Just like too much work left me standing over the bathroom sink last summer reminding myself to breathe, my calendar crammed with plans kept me from enjoying them. I was worried about the time, how long to stay, how my tiredness that night would affect my work the next day, and then I felt the all-too-familiar flare-ups. In doing so, I reminded myself that I could get out of this head jam at any time if I just took a few deep breaths, no problem. That too is exhausting. Fear is exhausting. Thinking too much is exhausting. Going out when you'd rather watch a Netflix series about English castles is exhausting. To be “in” the track is exhausting. As May broke out, I realized that my tendency towards excess had to be scaled back. So, in anticipation of the worst, I started postponing plans and apologizing immensely, sure that my actions would result in a complete division between me and my friends as I leave everyone hanging. Instead, it was the start of important conversations because that is how real friendship works. I explained to two friends that I need to take more time to post before going to bed, and our group chat turned into a conversation about how we all felt pressured to be everything and do everything - and that we should ask more often to make sure everyone is fine. Another friend gave me a tip: keep doing three things a day, exercise, work, and eating out - or any other combination, and avoiding overexertion.

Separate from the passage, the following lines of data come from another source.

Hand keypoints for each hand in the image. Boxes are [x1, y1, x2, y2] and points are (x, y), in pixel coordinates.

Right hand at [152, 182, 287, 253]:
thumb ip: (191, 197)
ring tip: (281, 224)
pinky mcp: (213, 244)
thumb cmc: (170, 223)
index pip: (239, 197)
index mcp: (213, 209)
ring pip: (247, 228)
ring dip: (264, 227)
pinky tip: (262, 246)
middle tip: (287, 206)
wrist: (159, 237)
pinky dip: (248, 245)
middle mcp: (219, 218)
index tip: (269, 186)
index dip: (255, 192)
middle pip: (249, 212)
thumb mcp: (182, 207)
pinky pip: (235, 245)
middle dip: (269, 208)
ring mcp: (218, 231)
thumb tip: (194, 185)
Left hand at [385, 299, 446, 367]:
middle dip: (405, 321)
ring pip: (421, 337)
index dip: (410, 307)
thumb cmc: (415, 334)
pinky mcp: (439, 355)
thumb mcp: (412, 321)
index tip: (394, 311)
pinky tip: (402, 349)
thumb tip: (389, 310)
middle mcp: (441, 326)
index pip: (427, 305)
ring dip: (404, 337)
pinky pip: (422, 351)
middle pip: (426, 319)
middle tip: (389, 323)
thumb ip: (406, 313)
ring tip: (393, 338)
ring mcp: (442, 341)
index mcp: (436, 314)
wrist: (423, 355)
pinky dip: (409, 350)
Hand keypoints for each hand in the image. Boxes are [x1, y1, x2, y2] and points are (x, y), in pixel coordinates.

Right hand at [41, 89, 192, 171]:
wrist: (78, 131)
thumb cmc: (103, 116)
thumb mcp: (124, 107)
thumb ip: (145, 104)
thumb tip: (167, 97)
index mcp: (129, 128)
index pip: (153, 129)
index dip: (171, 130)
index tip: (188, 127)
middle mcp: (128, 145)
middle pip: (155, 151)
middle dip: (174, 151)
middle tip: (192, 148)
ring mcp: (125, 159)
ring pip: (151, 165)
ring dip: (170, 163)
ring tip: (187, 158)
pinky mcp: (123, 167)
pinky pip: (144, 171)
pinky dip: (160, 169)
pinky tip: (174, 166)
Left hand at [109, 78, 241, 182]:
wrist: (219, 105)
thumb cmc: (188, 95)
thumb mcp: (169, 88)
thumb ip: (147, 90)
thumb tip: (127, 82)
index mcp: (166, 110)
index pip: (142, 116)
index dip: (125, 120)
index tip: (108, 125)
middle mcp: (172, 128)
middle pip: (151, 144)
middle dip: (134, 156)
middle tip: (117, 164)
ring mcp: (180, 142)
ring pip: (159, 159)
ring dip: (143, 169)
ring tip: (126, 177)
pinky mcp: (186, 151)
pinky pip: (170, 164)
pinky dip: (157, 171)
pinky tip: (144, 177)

NONE OF US HAVE BEEN ACCUSED, HUMILIATED OR SHOWED BECAUSE WE NEEDED SLEEP OR WORKED, BUT MANY OF US LIVE AFTER THE DEVELOPMENT OF NOT WANTING TO DISAPPOINT ANYONE.

Not only were my friends cool when I had to cancel because I was sick or tired, or because I had to meet a deadline, they all cleared the space to talk about how stressful it is to be a self-proclaimed social superstar - especially since nobody expects that from us. None of us have been accused, humiliated or shunned for needing sleep or working, but many of us lived by the motto of not wanting to disappoint anyone. I think it's easy to get into this case. When striving for perfection, it's easy to forget that the people in life are real people, and not just part of an Instagram feed. And it's even easier to forget that friends usually understand that you have to stay at home / take time out / take a break because they've had feelings like this before. In the end, we all felt tired at times, were all scared, we all wanted to avoid hanging around the people who mean the most to us. But being honest doesn't mean admitting a mistake, it's proof that you are human. And if someone has a problem with postponing their plans, canceling their plans or not being able to come to a party, then most of the time it is not someone you want in your life. One evening I wrote to a friend who had just moved to Los Angeles. She told me that she watched Netflix all day and planned to watch Netflix all evening too. I told her that it sounded like a dream, and that I just found out that evenings at home and / or days spent alone in the cinema or museum would also be my favorite way to relax. And then I came to the realization that friendships aren't jobs, they shouldn't take up your time and energy in the same way - they should be the relief. And it's mostly those honest, vulnerable moments in friendships when we admit we're feeling overwhelmed, when we form the bonds that guarantee that even if someone pulls a long-haul flight far away, you still know you are along to whom one can talk about anything - even something as mundane as enjoying not making plans.